It’s that time of the year when many taxpayers think about paying their taxes to get their tax refund.

Last year, nearly 75% of taxpayers received tax refunds, and the average direct tax return was nearly $3,000 during the last tax season.

Now you may be wondering if there are any new tax benefits that will help mitigate the impact in 2020. Whether you’ve received a tax refund, are thinking about getting back more than you did last year, or were affected by the events in 2020, here are two tips to help you maximize your tax refund this year.

  • Take advantage of the tax benefits provided by coronavirus relief measures.
  • Contribute to your retirement to get multiple benefits.

Take Advantage of the Tax Benefits Provided by Coronavirus Relief Measures
2020 is an event that affected virtually everyone’s lives one way or another, and it may have had fiscal implications for all of us.

The coronavirus support package we adopted in 2020 includes a series of relief measures, including expanded unemployment benefits, stimulus programs, and tax cuts for the middle class.

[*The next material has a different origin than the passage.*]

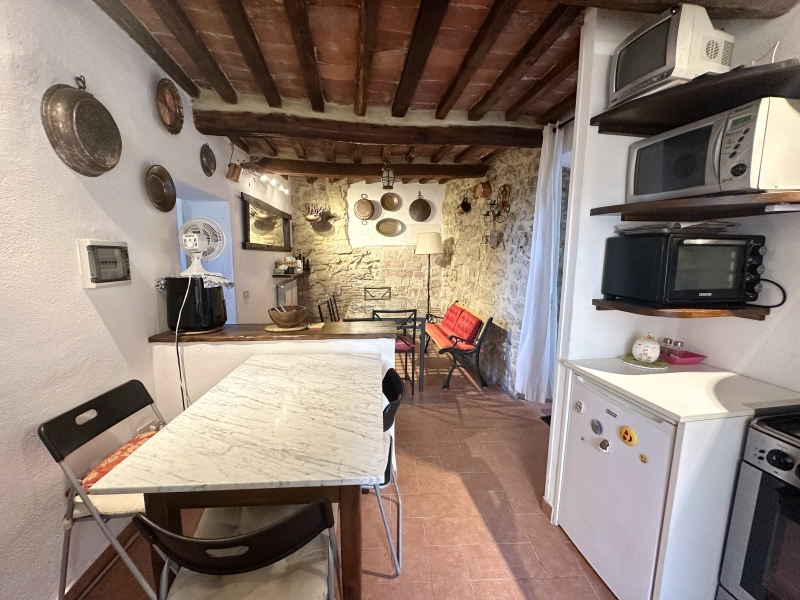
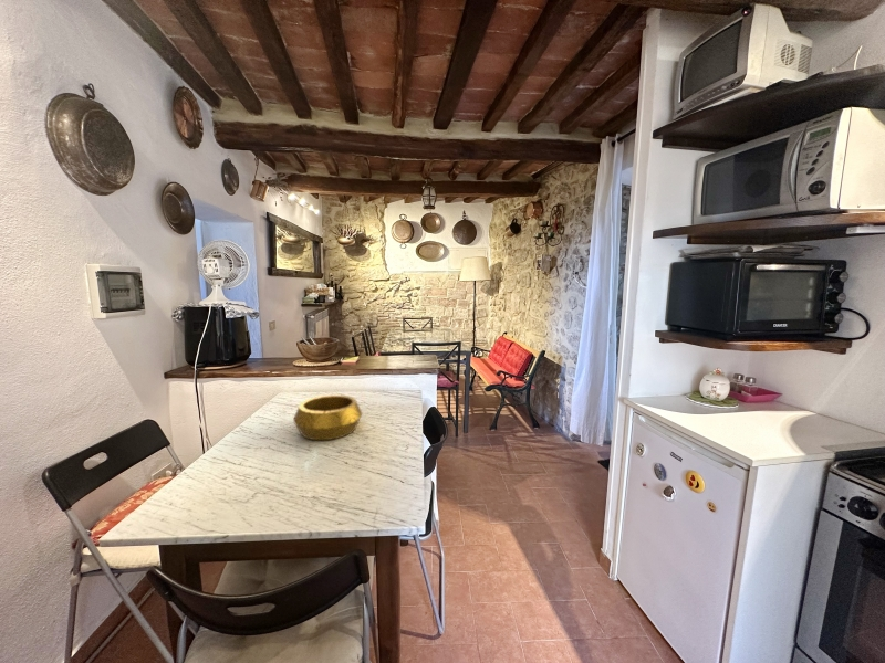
+ decorative bowl [292,393,363,441]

The recovery plan is not taxable under the relief package, but if you do not receive a full recovery payment, you may be able to claim more in the form of a refund discount on your tax return. This discount can increase or decrease the refund you have to pay, or even make you pay too much.

The CARES Act also includes a provision that allows taxpayers who claim the standard deduction to claim up to $1,000 in additional tax credits, such as the Earned Income Tax Credit.

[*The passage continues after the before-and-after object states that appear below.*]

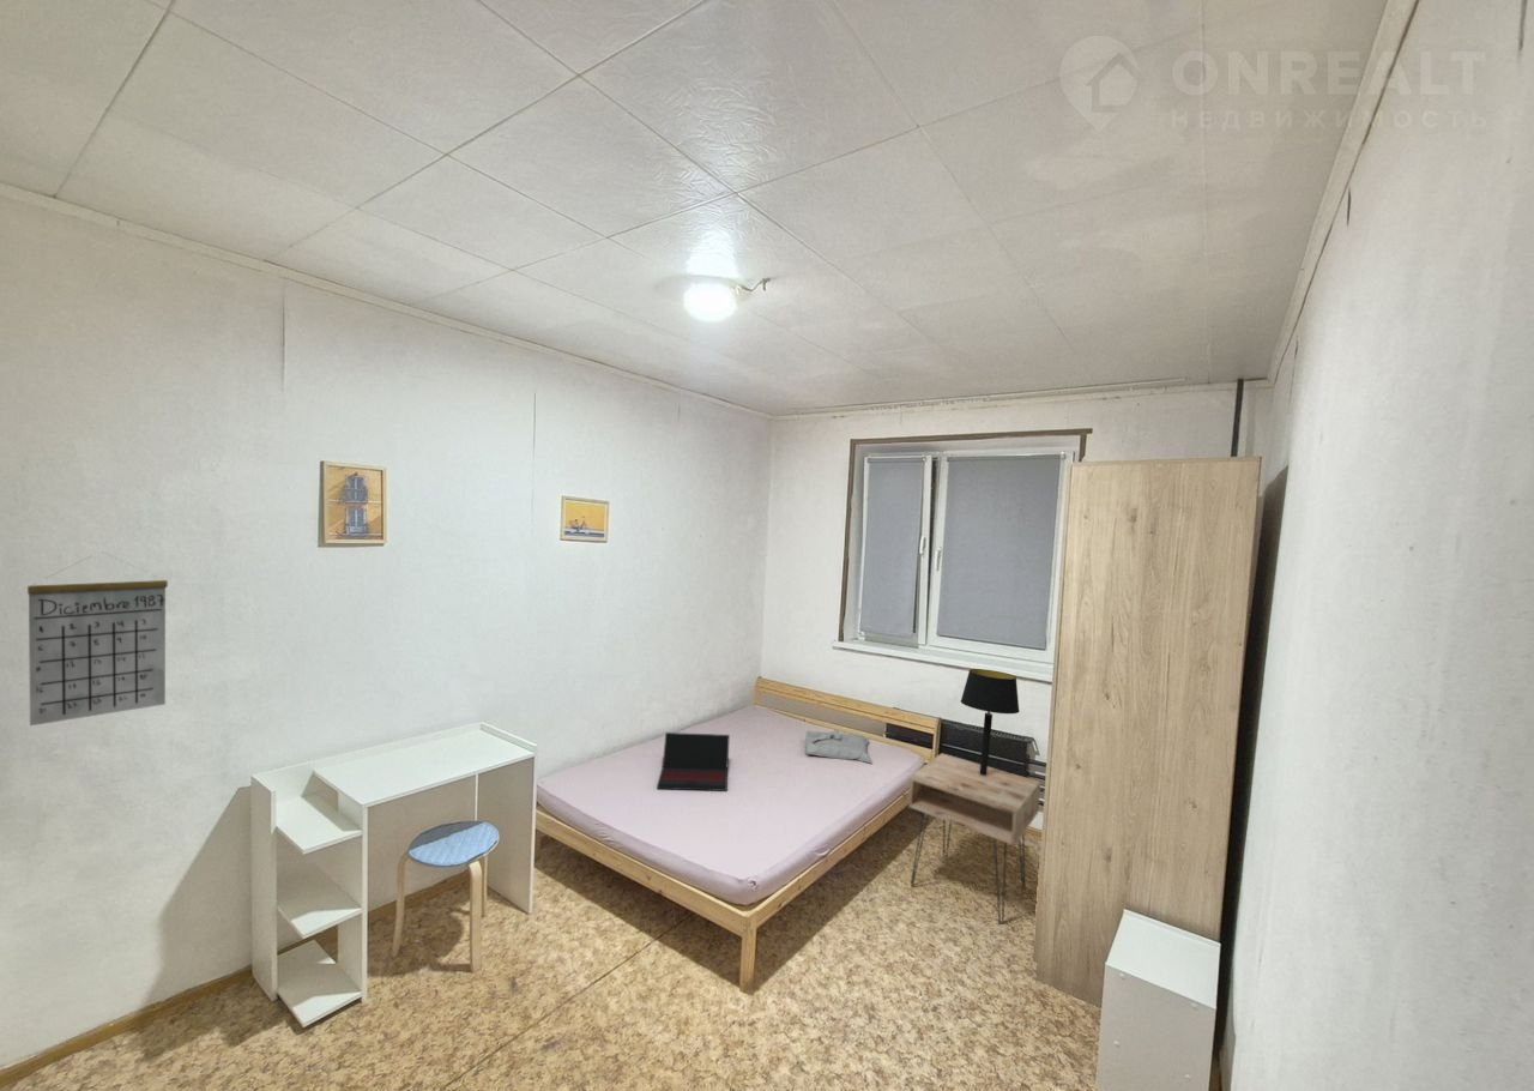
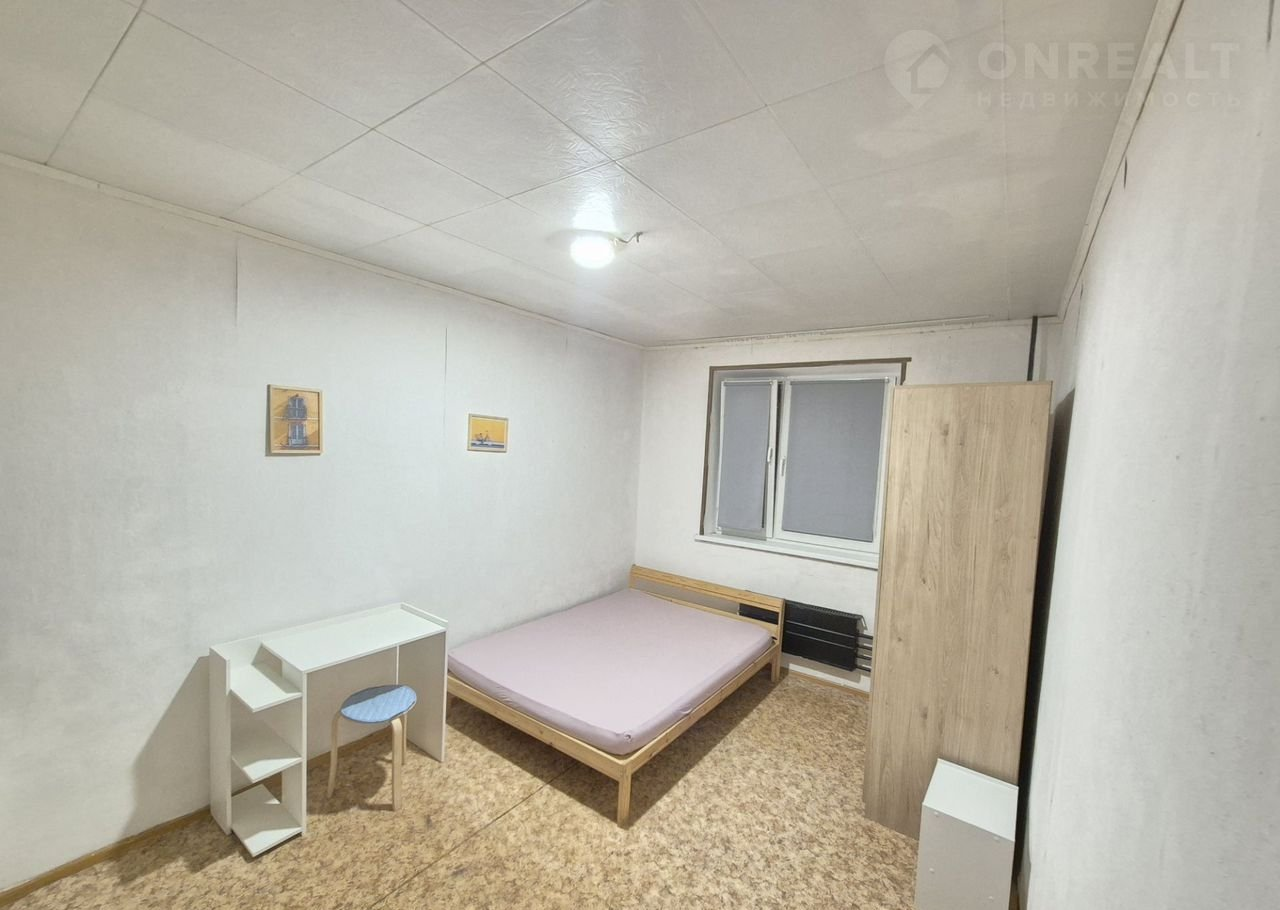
- table lamp [960,668,1021,776]
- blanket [804,729,874,765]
- nightstand [907,752,1041,926]
- calendar [26,551,169,727]
- laptop [657,731,731,792]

One thing to note: if you are self-employed, receive extended unemployment benefits as a result of termination or insolvency, are sick or quarantined, and care for a family member, there is a new tax credit known as the Families First Coronavirus Response Act, which qualifies you for family leave health benefits. Unemployment income is taxable, but you can claim income based on deductions you did not have before. If you make a coronavirus-related withdrawal from your pension account under the CARES Act, you can forgo early withdrawals before the age of 59.If the distribution is included in your income until 2020, it will not be added to your taxable income.